» **About this task**:
Output the passage of the dated notes from "And then I thought" up to and including "to the hill.", copied word for word.

[Excerpt provided]

22 February 2017


LATER NOTE: Usually a poem should speak to its readers without explanation but with regard to "Poor Tree" I have something to say. The other day, in an idle moment, I realised that the term "poetry" sounds just the same as "poor tree". Why it had taken me sixty years to reach this realisation, I have no idea. 

And then I thought about the toughness of solitary moorland trees - windblown and exposed, perhaps as poetry should sometimes be. Seeking truth, seeing the world clearly, selecting the right words - all of this requires a certain hardiness - like the tree clinging on to the hill.

I could claim that this elusive poem has nothing much to do with trees. It's really about poetry and the quest for truth and understanding. In this, the tree becomes merely a metaphor for tenacity - something that endures "when all is lost".

For the illustration, I remembered a tree I had photographed in October 2013, by a track that leads up from Shireoaks Farm near Malcoff in The Peak District. It seemed to possess the character of poetry - a "poor tree" on the edge.

21 February 2017


We are thinking of visiting The Isle of Anglesey in April. We have only ever driven across it to get to the ferry port at Holyhead but have never properly visited it. Last night I was looking for accommodation - sifting through a whole bunch of listings.

[/Excerpt provided]
[Data extract]

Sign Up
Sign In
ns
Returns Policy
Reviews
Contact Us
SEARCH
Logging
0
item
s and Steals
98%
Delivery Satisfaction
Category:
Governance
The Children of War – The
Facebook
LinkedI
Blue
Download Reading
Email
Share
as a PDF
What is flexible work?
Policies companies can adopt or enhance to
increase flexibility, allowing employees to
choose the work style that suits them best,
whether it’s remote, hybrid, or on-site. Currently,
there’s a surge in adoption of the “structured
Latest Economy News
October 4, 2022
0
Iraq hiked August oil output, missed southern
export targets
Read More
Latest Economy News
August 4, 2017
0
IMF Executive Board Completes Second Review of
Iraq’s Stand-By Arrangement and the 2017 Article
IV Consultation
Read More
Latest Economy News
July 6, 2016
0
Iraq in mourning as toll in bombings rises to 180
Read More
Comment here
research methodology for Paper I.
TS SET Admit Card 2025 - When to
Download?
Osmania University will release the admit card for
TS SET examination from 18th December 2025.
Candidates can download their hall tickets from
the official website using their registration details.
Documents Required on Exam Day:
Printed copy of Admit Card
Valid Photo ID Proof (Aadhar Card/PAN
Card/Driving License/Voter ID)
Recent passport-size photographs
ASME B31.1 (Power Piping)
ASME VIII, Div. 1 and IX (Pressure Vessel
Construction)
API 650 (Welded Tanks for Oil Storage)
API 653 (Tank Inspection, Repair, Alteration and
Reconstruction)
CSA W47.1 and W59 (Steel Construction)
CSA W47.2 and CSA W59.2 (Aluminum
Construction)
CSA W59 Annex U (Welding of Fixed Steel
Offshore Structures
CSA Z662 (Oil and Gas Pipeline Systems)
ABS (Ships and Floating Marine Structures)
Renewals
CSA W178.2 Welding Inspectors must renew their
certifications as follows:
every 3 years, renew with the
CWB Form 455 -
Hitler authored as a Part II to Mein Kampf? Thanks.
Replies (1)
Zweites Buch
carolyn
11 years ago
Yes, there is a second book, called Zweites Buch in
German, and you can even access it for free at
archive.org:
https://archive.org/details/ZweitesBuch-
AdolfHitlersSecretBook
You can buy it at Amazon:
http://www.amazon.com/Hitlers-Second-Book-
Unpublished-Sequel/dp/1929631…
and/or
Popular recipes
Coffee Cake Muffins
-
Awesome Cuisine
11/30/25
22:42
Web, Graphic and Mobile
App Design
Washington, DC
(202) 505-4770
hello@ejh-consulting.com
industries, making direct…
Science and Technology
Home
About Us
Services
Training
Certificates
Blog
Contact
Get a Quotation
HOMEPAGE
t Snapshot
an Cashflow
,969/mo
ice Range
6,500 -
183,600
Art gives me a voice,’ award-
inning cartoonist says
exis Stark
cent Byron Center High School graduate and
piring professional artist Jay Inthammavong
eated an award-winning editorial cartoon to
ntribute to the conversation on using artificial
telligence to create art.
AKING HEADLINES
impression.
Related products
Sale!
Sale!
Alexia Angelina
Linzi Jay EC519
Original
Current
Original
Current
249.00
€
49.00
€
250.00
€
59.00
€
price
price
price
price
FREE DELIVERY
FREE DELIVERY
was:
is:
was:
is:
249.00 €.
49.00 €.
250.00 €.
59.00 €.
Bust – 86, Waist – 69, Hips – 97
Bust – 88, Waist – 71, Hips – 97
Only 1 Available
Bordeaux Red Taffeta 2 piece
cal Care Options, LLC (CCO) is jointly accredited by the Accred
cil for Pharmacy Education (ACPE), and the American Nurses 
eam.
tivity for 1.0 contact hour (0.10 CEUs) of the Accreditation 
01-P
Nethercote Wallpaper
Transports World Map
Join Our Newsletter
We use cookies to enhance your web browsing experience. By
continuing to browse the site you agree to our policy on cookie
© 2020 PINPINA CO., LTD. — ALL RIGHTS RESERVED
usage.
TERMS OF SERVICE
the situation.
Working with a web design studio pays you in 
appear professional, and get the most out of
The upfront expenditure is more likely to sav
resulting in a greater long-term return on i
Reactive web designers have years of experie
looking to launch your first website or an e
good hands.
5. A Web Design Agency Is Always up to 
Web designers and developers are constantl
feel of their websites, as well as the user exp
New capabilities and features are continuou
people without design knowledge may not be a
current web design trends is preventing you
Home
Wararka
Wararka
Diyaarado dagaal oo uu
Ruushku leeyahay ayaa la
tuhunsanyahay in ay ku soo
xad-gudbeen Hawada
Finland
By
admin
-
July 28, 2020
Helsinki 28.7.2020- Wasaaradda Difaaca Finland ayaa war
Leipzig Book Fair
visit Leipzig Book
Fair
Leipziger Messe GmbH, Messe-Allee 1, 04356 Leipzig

[/Data extract]

» **Exercise solution**:
And then I thought about the toughness of solitary moorland trees - windblown and exposed, perhaps as poetry should sometimes be. Seeking truth, seeing the world clearly, selecting the right words - all of this requires a certain hardiness - like the tree clinging on to the hill.